By ourselves, we disenfranchised
Haitians took down the fake elections and U.S. puppet president, Michel
Martelly. He left on Superbowl 50, February 7th - the day Beyonce set off a politically charged Formation, unapologetically Black.
America's
most powerful artist dressed her dancers in Afros and Black Panther
leather outfits and got in (Malcom) X formation, Black fists raised up.
She straight-up channeled Ezili Danto - "Petwo womb blood in trouble waters"- with centuries of warrior-mother battles behind her. Banm sà ¨t kout kouto - bring it! she said. She twirls off all haters. Used her huge megaphone to ask, what happened to Black people after Katrina in New Orleans? Bluntly challenging her audience to rise to the occasion, uncaring if they don't get it. She broke the internet, they say.
They're still dissecting the in_formation laden video
where Queen Beyonce surprisingly goes back to source. Lifts Southern
trauma. The historical suffering Black body, its self-expressions.
Beyonce pays tribute to the warrior Ancestors and the struggle for Black
lives to matter.
She loves - publicly - a Black man with Jackson Five nostrils. Her babygirl's nappy hair.
She's James Brown Black and proud. Marvin Gay with more going on. Nina Simone mired in Goddam Mississippi apartheid, feeling good!
The classics are musically better listening music. This is not a ballad or poetry. Formation
engages other senses. The mind, imagination, our sight, our sense of
rhythm and movement, visceral womanhood, sexual senses, our spiritual
connection to the Ancestors, revolution, the cosmos, a video visual
America. It's raunchy, pulsating, sonically techno and socially radical. If Barack
Obama could get a third term and needed a headliner for his inauguration
ball, this Beyonce may be too politically incorrect to get invited to
sing "At Last" for him. It's America and only men with money like Donald Trump get to say whatever they wish at any venue.
The Popstar was still the Popstar though. Still will
make you cringe with the Bill Gates idol thing.

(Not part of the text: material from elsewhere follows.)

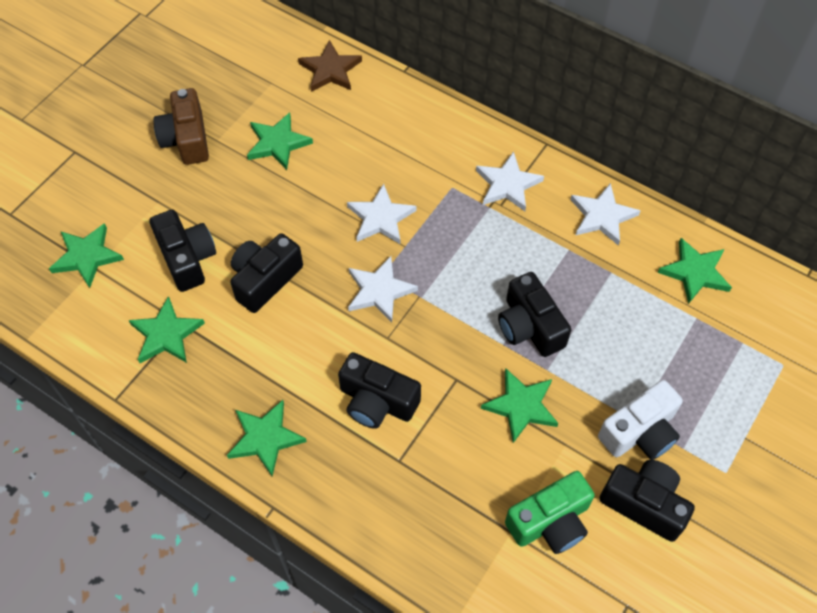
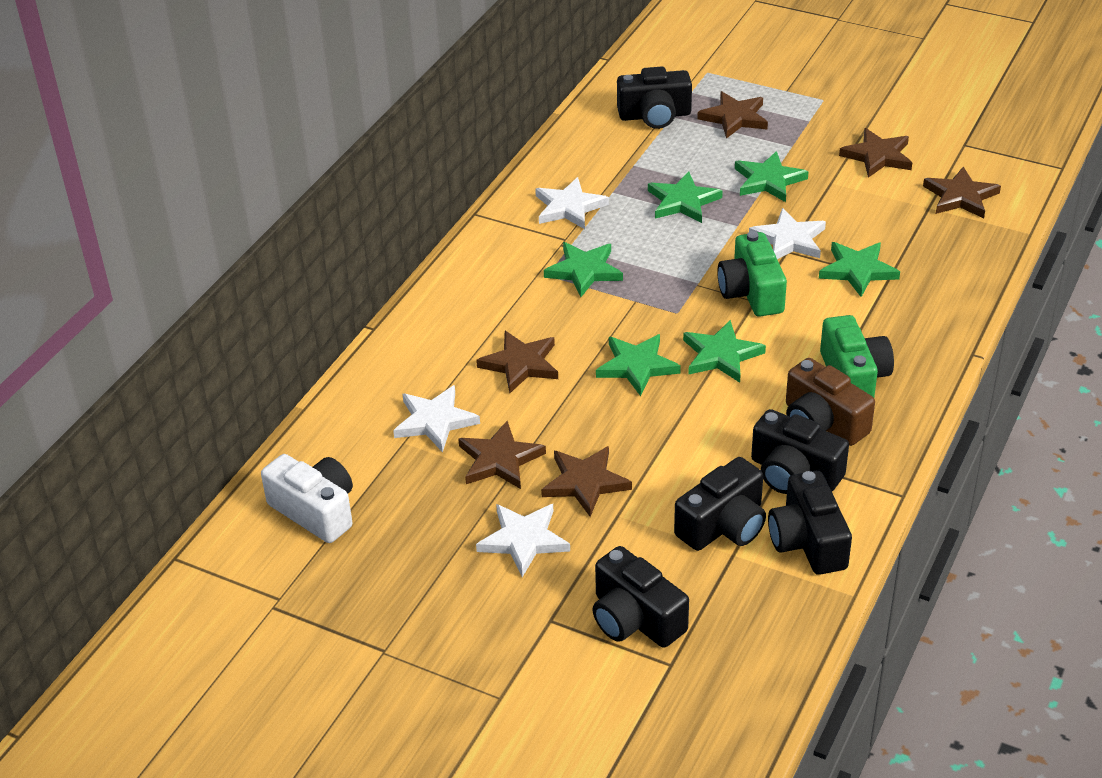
brown star: [298,40,362,92] = 1 -> [458,421,546,489] [476,331,558,393] [541,446,632,517] [697,91,768,139] [839,128,912,178] [923,167,1001,218] = 6
green camera: [505,471,595,554] = 1 -> [717,231,787,317] [820,315,894,398] = 2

She probably doesn't
know the pharmaceutical, missionary guinea-pig eugenicist thing he does
abroad with the Clinton ilks. The parts elevating conspicuous
consumption, Givenchy lace materialism and money as the epitome of
success, does make you shudder. It is what it is. Enter if and where you
can.
The point is, on leap year February 7, 2016, Beyonce was also brilliantly and loudly Black. Told us "we gon' slay, okay."
Empowered. Our warrior goddess danced in her head, moved through her
images, body, performance - sexually, spiritually, blunt, glaringly
Black, proud, woman powerful.
50 years later, on the anniversary of the formation of the Black Panthers, what we're going to do?
Slay, says Queen Bey.
Haiti, as usual was ahead of the game.
We cancel the carnival king on carnival day. Then dropped to customary Haiti formation to do the New Orleans protest, a rara uprooted Kundalini twerking from Haiti via Afrika.
There's an image of Beyonce in New Orleans on top of a cop car in the
flood waters. Her body sinks the car. We push against injustice this
tells us, even if we must do it with our very bodies, drowning. Sacrificed.